Yale Research – Atharva Tyagi

Yale School of Medicine

Chen Lab (Mentor: Ardavan Abiri)

Overview

At the Yale School of Medicine, I worked in the Sidi Chen Lab under Ardavan Abiri (PhD student) on a computational immunology project called EnVax. The goal of EnVax was to model thymic negative selection to predict the antigenicity of proteins, allowing researchers to determine whether a given sequence may trigger an autoimmune response. The project aimed to create a machine learning system that could screen therapeutic proteins and vaccine candidates for autoimmunity risk before clinical testing. My work combined transcriptomic analysis, single-cell data integration, and computational modeling to construct a predictive map of self-tolerance in the human thymus.

Modeling Thymic Negative Selection to Predict Protein Antigenicity

Research Focus

Thymic negative selection is the process that eliminates developing T cells which react strongly to self-antigens. This mechanism prevents autoimmune disease by ensuring that only non-self-reactive T cells mature. The AIRE transcription factor drives the expression of thousands of tissue-specific proteins in the thymus, enabling thymocytes to encounter a comprehensive set of self-antigens.

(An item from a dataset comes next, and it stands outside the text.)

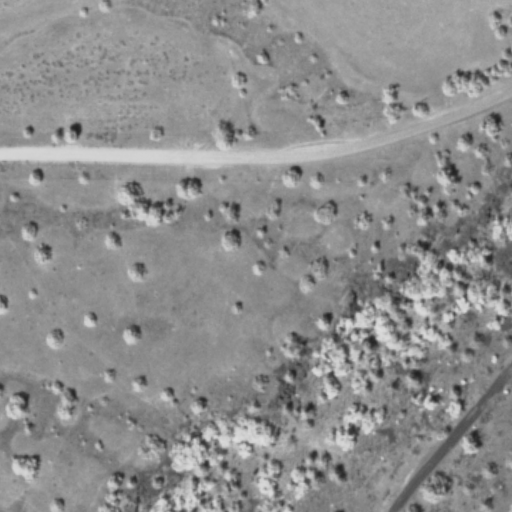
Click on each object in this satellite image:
road: (261, 152)
road: (449, 436)
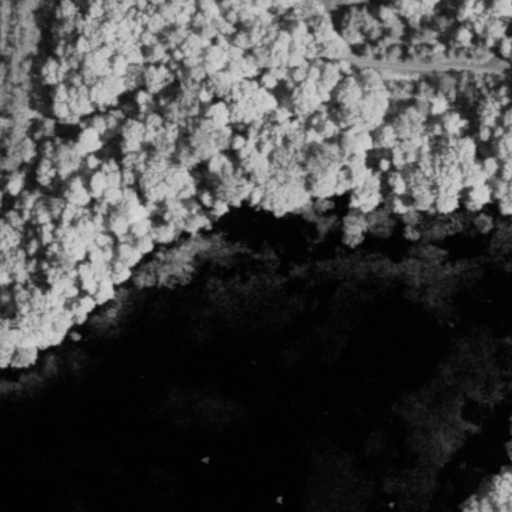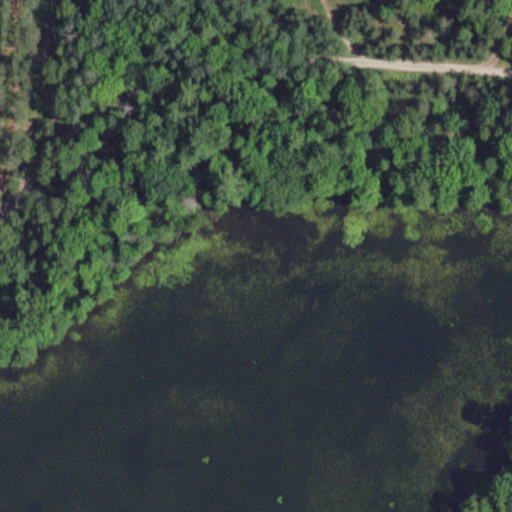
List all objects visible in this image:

Our model used this biological foundation to build a computational equivalent. We integrated expression data from the human thymus to establish a database of self-proteins and developed a learning system that could compare new sequences to this reference set. The model was designed to predict whether a protein would be tolerated or eliminated based on its resemblance to self-antigens encountered during thymic selection.

My Contributions

Collected and processed thymus gene expression data from CZ CELLxGENE Discover, GEO DataSets, and bulk RNA-sequencing repositories.
Used Seurat v5 to structure and visualize thymic expression data across major cell types.
Helped design the initial EnVax pipeline to predict antigenicity by comparing user-input protein sequences to thymus-expressed proteins.
Assisted in developing deep learning algorithms capable of identifying sequence motifs associated with immune tolerance or autoimmunity
Proposed applications of the model in drug and vaccine development, focusing on improving the safety and reliability of biologic therapeutics.

Outcomes and Impact

The EnVax project created one of the first harmonized thymic expression datasets suitable for large-scale antigenicity modeling. It provided a foundation for predicting immune tolerance through computational methods and contributed to the Chen Lab’s broader research in computational vaccine design and autoimmunity modeling.

My work advanced the data-processing and machine learning components of EnVax, strengthening its predictive accuracy and translational relevance.

The project was later discontinued following disruptions in funding, but the methodologies and datasets we developed remain integral to future efforts in computational immunology.

Reflection

Working at Yale showed me that computation is not separate from biology but an instrument to understand it more deeply. Every dataset represented a living process, and every model was a hypothesis about how the immune system distinguishes self from non-self. Collaborating with researchers who operated at the intersection of data science and immunology taught me how rigorous analysis can reveal principles that guide therapy and prevention. This experience strengthened my goal to merge biology, computation, and translational thinking to design safer, smarter, and more precise approaches to medicine.